- DIRECTIONS -
1. In the forum post about the UK fiancé visa refusal, what Listening score did the fiancé get on the retaken IELTS exam?
2. Summarize the forum post about the UK fiancé visa refusal in two sentences.
3. Continue the forum thread about the UK fiancé visa IELTS scores from the point where it stops.

# HELP/IELTS English Requirement, Key to get our visa.



## Pultet (Sep 17, 2013)

Hi everyone!

As some of you maybe aware, my Fiance from the Philippines have been refused Fiance Visa twice this year. 

The most recent is on October. Here is the Refusal Ground/ECO reasons for refusals:

To meet the current English language requirements for entry to the UK. you are required to submit evidence that you passed an acceptable test at a minimum level with an approved provider. You have submitted an IELTS certificate demonstrating an overall score of 4.0, However as of the 18/07/2011 it became a mandatory requirement for spouse application to achieve a minimum of 4.0 in the Listening and Speaking components of IELTS or submit evidence that they have an academic qualification equivalent to Bachelor's degree in the UK which was tauight in English. Whilst your overall score was 4., you scored only 3.5 in the LIstening component of the examination. 
I therefore refuse your application under paragraph EC-P.1.1(d) of appendix FM of the immigration rules. (E-ECP.4.1)

My fiance's previos score was:
Speaking - 4.0
Listening - 3.5
Reading - 3.0
Writing - 5.5
____
*He did retake the exam and got the new certificate with the score of:
Speaking - 5.0
Listening - 5.0
Reading - 2.0
Writing - 5.0
*

is this enough score for fiance visa to UK? do we meet the required score? can someone please advice me on this. i don't wanna risk it again and lose another £851 visa fee please need help.

Plain-text document sources:
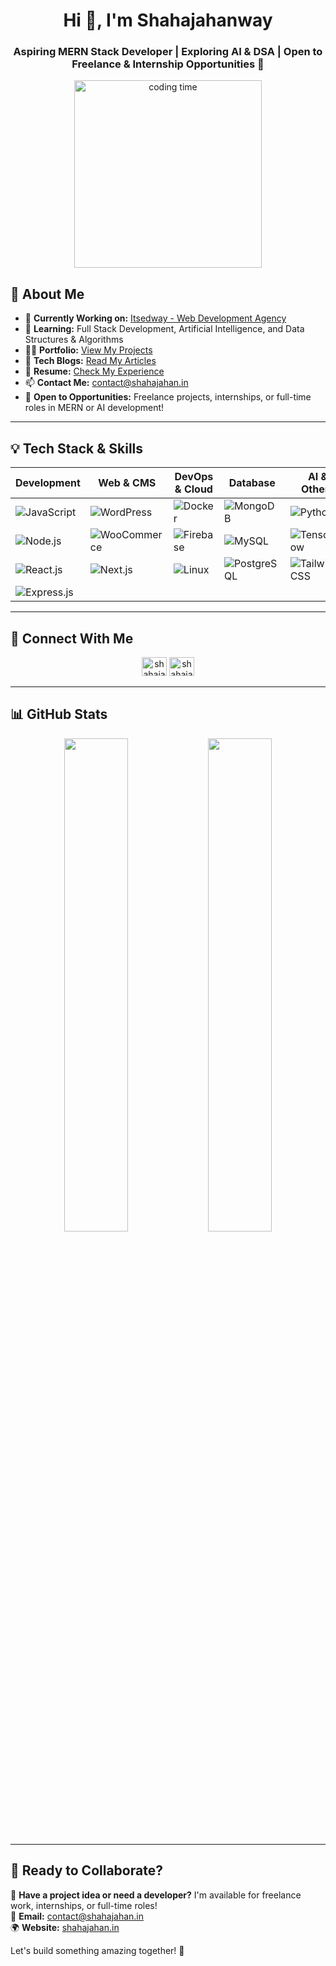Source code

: <h1 align="center">Hi 👋, I'm Shahajahanway</h1>
<h3 align="center">Aspiring MERN Stack Developer | Exploring AI & DSA | Open to Freelance & Internship Opportunities 🚀</h3>

<p align="center">
  <img width="300" src="https://cdn.dribbble.com/users/1162077/screenshots/3848914/programmer.gif" alt="coding time">
</p>

## 🚀 About Me  
- 🔭 **Currently Working on:** [Itsedway - Web Development Agency](https://www.itsedway.com)  
- 🌱 **Learning:** Full Stack Development, Artificial Intelligence, and Data Structures & Algorithms  
- 👨‍💻 **Portfolio:** [View My Projects](https://www.itsedway.com/projects)
- 📝 **Tech Blogs:** [Read My Articles](https://blog.itsedway.com)  
- 📄 **Resume:** [Check My Experience](https://itsedway.com/wp-content/uploads/2025/05/Shahajahan_Resume.pdf)
- 📫 **Contact Me:** contact@shahajahan.in  
- 💼 **Open to Opportunities:** Freelance projects, internships, or full-time roles in MERN or AI development!

---
## 💡 Tech Stack & Skills  

| **Development** | **Web & CMS** | **DevOps & Cloud** | **Database** | **AI & Others** |
|-----------------|---------------|-------------------|-------------|----------------|
| ![JavaScript](https://img.shields.io/badge/JavaScript-F7DF1E?style=for-the-badge&logo=javascript&logoColor=black) | ![WordPress](https://img.shields.io/badge/WordPress-21759B?style=for-the-badge&logo=wordpress&logoColor=white) | ![Docker](https://img.shields.io/badge/Docker-2496ED?style=for-the-badge&logo=docker&logoColor=white) | ![MongoDB](https://img.shields.io/badge/MongoDB-4EA94B?style=for-the-badge&logo=mongodb&logoColor=white) | ![Python](https://img.shields.io/badge/Python-3776AB?style=for-the-badge&logo=python&logoColor=white) |
| ![Node.js](https://img.shields.io/badge/Node.js-339933?style=for-the-badge&logo=nodedotjs&logoColor=white) | ![WooCommerce](https://img.shields.io/badge/WooCommerce-96588A?style=for-the-badge&logo=woocommerce&logoColor=white) | ![Firebase](https://img.shields.io/badge/Firebase-FFCA28?style=for-the-badge&logo=firebase&logoColor=black) | ![MySQL](https://img.shields.io/badge/MySQL-4479A1?style=for-the-badge&logo=mysql&logoColor=white) | ![TensorFlow](https://img.shields.io/badge/TensorFlow-FF6F00?style=for-the-badge&logo=tensorflow&logoColor=white) |
| ![React.js](https://img.shields.io/badge/React.js-61DAFB?style=for-the-badge&logo=react&logoColor=black) | ![Next.js](https://img.shields.io/badge/Next.js-000000?style=for-the-badge&logo=nextdotjs&logoColor=white) | ![Linux](https://img.shields.io/badge/Linux-FCC624?style=for-the-badge&logo=linux&logoColor=black) | ![PostgreSQL](https://img.shields.io/badge/PostgreSQL-336791?style=for-the-badge&logo=postgresql&logoColor=white) | ![Tailwind CSS](https://img.shields.io/badge/Tailwind_CSS-38B2AC?style=for-the-badge&logo=tailwind-css&logoColor=white) |
| ![Express.js](https://img.shields.io/badge/Express.js-000000?style=for-the-badge&logo=express&logoColor=white) |  |  |  |  |

---

## 🔗 Connect With Me  
<p align="center">
  <a href="https://www.linkedin.com/in/shahajahandev/" target="blank"><img src="https://raw.githubusercontent.com/rahuldkjain/github-profile-readme-generator/master/src/images/icons/Social/linked-in-alt.svg" alt="shahajahanway" height="30" width="40" /></a>
  <a href="https://www.instagram.com/shahajahan.dev/" target="blank"><img src="https://raw.githubusercontent.com/rahuldkjain/github-profile-readme-generator/master/src/images/icons/Social/instagram.svg" alt="shahajahansheikhs" height="30" width="40" /></a>
</p>

---

## 📊 GitHub Stats  
<p align="center">
  <img width="45%" src="https://github-readme-stats.vercel.app/api?username=shahajahanway&show_icons=true&theme=tokyonight&title_color=8A2BE2&text_color=8A2BE2&icon_color=8A2BE2&bg_color=0D1117" />
  <img width="45%" src="https://github-readme-streak-stats.herokuapp.com/?user=shahajahanway&theme=tokyonight&border=8A2BE2&background=0D1117&stroke=8A2BE2" />
</p>

---

## 🚀 Ready to Collaborate?  
💬 **Have a project idea or need a developer?** I'm available for freelance work, internships, or full-time roles!  
📧 **Email:** contact@shahajahan.in  
🌍 **Website:** [shahajahan.in](https://www.shahajahan.in)  

Let's build something amazing together! 🚀
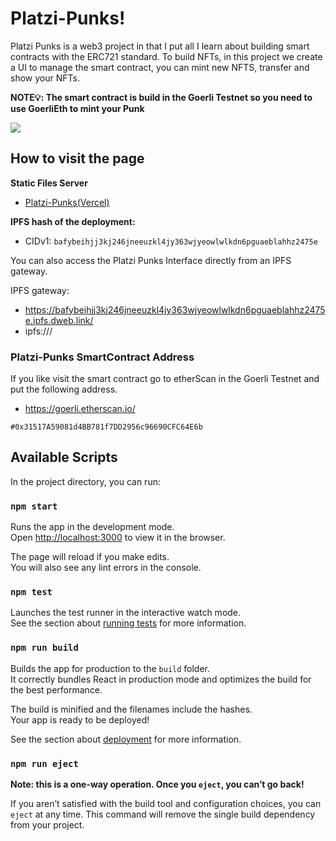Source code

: # Platzi-Punks!
Platzi Punks is a web3 project in that I put all I learn about building smart contracts with the ERC721 standard. To build NFTs, in this project we create a UI to manage the smart contract, you can mint new NFTS, transfer and show your NFTs.

**NOTE💡: The smart contract is build in the Goerli Testnet so you need to use GoerliEth to mint your Punk**

![](https://firebasestorage.googleapis.com/v0/b/portfolio-fca3e.appspot.com/o/platzi-punks-home.png?alt=media&token=2f0ab0c3-f94e-4c1d-b2c9-956dd7f5dedf)
## How to visit the page
**Static Files Server**
- [Platzi-Punks(Vercel)](https://platzi-punks-front-1lh2j7607-jonny0702.vercel.app/)

**IPFS hash of the deployment:**
-   CIDv1:  `bafybeihjj3kj246jneeuzkl4jy363wjyeowlwlkdn6pguaeblahhz2475e`

You can also access the Platzi Punks Interface directly from an IPFS gateway.

IPFS gateway:
- https://bafybeihjj3kj246jneeuzkl4jy363wjyeowlwlkdn6pguaeblahhz2475e.ipfs.dweb.link/
-   ipfs:///
### Platzi-Punks SmartContract Address
If you like visit the smart contract go to etherScan in the Goerli Testnet and put the following address.
- https://goerli.etherscan.io/

`#0x31517A59081d4BB781f7DD2956c96690CFC64E6b`

## Available Scripts

In the project directory, you can run:

### `npm start`

Runs the app in the development mode.\
Open [http://localhost:3000](http://localhost:3000) to view it in the browser.

The page will reload if you make edits.\
You will also see any lint errors in the console.
### `npm test`

Launches the test runner in the interactive watch mode.\
See the section about [running tests](https://facebook.github.io/create-react-app/docs/running-tests) for more information.

### `npm run build`

Builds the app for production to the `build` folder.\
It correctly bundles React in production mode and optimizes the build for the best performance.

The build is minified and the filenames include the hashes.\
Your app is ready to be deployed!

See the section about [deployment](https://facebook.github.io/create-react-app/docs/deployment) for more information.

### `npm run eject`

**Note: this is a one-way operation. Once you `eject`, you can’t go back!**

If you aren’t satisfied with the build tool and configuration choices, you can `eject` at any time. This command will remove the single build dependency from your project.
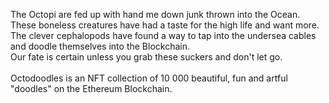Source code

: The Octopi are fed up with hand me down junk thrown into the Ocean. <br />
These boneless creatures have had a taste for the high life and want more. <br />
The clever cephalopods have found a way to tap into the undersea cables and doodle themselves into the Blockchain. <br />
Our fate is certain unless you grab these suckers and don't let go. <br />
<br />
Octodoodles is an NFT collection of 10 000 beautiful, fun and artful "doodles" on the Ethereum Blockchain.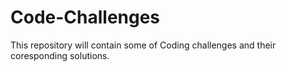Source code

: # Code-Challenges
This repository will contain some of Coding challenges and their coresponding solutions.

- ANSWERS TO THE PROBLEMS -
1. 5.0

2. The poster's fiancé from the Philippines has been refused a UK fiancé visa twice this year, most recently because he scored only 3.5 in IELTS Listening when a minimum of 4.0 in both Listening and Speaking is required. He retook the exam and scored 5.0 in Speaking, Listening and Writing and 2.0 in Reading, and the poster asks whether these scores meet the requirement, wanting to avoid losing another £851 visa fee.

3.
----------



## Pultet (Sep 17, 2013)

Anyone?


----------



## Joppa (Sep 7, 2009)

No. Minimum score required is 
Listening – 4.0
Speaking – 4.0
Reading – 4.0
Writing – 4.0.
As she only achieved 2.0 in Reading, she doesn't meet the standard required.

Check it out for yourself: http://www.ukba.homeoffice.gov.uk/sitecontent/applicationforms/new-approved-english-tests.pdf Page 17

Before wasting more money on another application, she should get more lessons in reading skills.


----------



## Pultet (Sep 17, 2013)

But Joppa this is why i don't understand and asked for advice/second opinion.
The previous score of my boyfriend is 
Speaking - 4.0
Listening - 3.5
Reading - 3.0
Writing - 5.5
The refusal letter says *You have submitted an IELTS certificate demonstrating an overall score of 4.0, However as of the 18/07/2011 it became a mandatory requirement for spouse application to achieve a minimum of 4.0 in the Listening and Speaking components of IELTS* they never mentioned reading/writing knowing he only got 3.0 in reading.

on the UKBA website it says: 
*1. Meeting the requirement by passing a test 

What will spouses need to do to meet the test requirement? 

Spouses will need to demonstrate competence in English language speaking 
and listening at a basic level (Common European Framework of Reference, 
level A1). 

How will you assess whether a spouse has the required level of 
English? 

The applicant must provide an original English language test certificate from a 
UK Border Agency approved provider, which clearly shows the applicant’s 
name and the qualification obtained (which must meet or exceed level A1 of 
the Common European Framework of Reference (CEFR) and the date of 
award.*

the link you provided on the page 17 says:
Refer to the band scores on 
your test report form: 

Listening – 4.0 
Speaking – 4.0 
Reading – 4.0 
Writing – 4.0 
*and that is B1 not A1*

on the FAQ of UKBA website: UK Border Agency | SET17 - English language requirement

it says:
*SET17.5 How many times may an applicant take the test?
There is no restriction on how many times an applicant can take the test.

SET 17.5.1 Does the applicant need to pass the test overall?

No the applicant only needs to pass the speaking and listening elements at the A1 level they do not need to pass the reading and writing parts.*

so which one should i follow?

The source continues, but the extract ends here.